:: DIRECTIONS FOR THIS TASK ::
Each entry should be repeated exactly. Its pictures should not be.

:: ENTRIES SHOWN ::
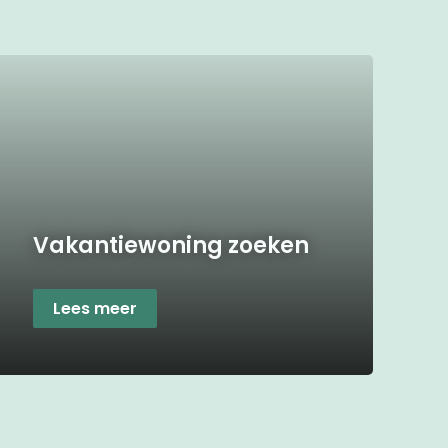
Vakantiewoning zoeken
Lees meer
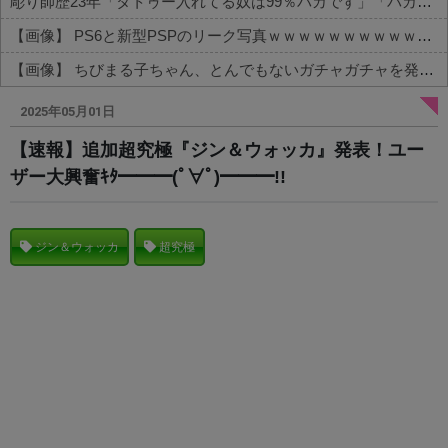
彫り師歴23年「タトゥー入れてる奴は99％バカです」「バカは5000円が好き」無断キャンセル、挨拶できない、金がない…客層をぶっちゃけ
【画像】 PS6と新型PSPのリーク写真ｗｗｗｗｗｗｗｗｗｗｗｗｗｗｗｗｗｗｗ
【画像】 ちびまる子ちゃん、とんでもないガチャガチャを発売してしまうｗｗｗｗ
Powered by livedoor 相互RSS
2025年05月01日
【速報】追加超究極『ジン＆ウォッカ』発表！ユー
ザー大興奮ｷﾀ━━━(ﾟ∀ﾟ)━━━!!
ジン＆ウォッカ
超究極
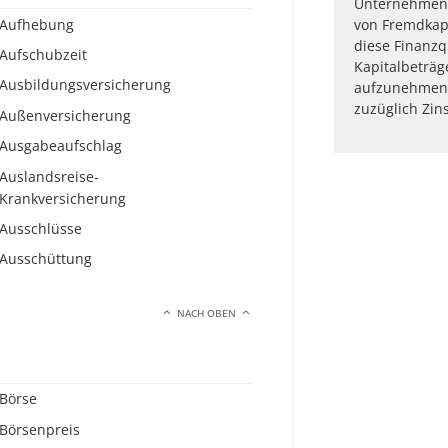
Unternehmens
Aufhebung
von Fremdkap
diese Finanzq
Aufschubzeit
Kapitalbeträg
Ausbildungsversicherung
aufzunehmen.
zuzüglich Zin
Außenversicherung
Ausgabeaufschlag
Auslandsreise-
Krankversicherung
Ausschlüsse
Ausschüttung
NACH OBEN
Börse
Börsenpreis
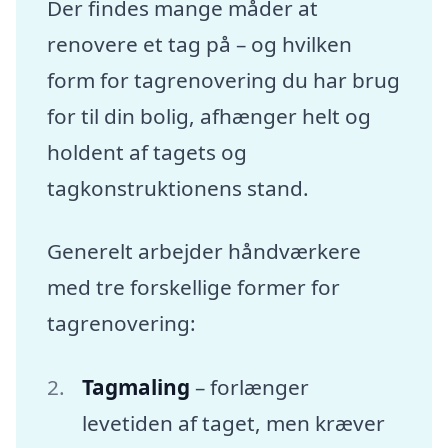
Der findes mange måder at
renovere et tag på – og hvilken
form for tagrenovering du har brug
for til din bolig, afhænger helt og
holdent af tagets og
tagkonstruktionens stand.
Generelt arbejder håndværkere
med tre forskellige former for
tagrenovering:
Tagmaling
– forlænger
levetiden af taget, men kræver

:: COMPLETED TASK ::
Vakantiewoning zoeken
Lees meer
彫り師歴23年「タトゥー入れてる奴は99％バカです」「バカは5000円が好き」無断キャンセル、挨拶できない、金がない…客層をぶっちゃけ
【画像】 PS6と新型PSPのリーク写真ｗｗｗｗｗｗｗｗｗｗｗｗｗｗｗｗｗｗｗ
【画像】 ちびまる子ちゃん、とんでもないガチャガチャを発売してしまうｗｗｗｗ
Powered by livedoor 相互RSS
2025年05月01日
【速報】追加超究極『ジン＆ウォッカ』発表！ユー
ザー大興奮ｷﾀ━━━(ﾟ∀ﾟ)━━━!!
ジン＆ウォッカ
超究極
Unternehmens
Aufhebung
von Fremdkap
diese Finanzq
Aufschubzeit
Kapitalbeträg
Ausbildungsversicherung
aufzunehmen.
zuzüglich Zin
Außenversicherung
Ausgabeaufschlag
Auslandsreise-
Krankversicherung
Ausschlüsse
Ausschüttung
NACH OBEN
Börse
Börsenpreis
Der findes mange måder at
renovere et tag på – og hvilken
form for tagrenovering du har brug
for til din bolig, afhænger helt og
holdent af tagets og
tagkonstruktionens stand.
Generelt arbejder håndværkere
med tre forskellige former for
tagrenovering:
Tagmaling
– forlænger
levetiden af taget, men kræver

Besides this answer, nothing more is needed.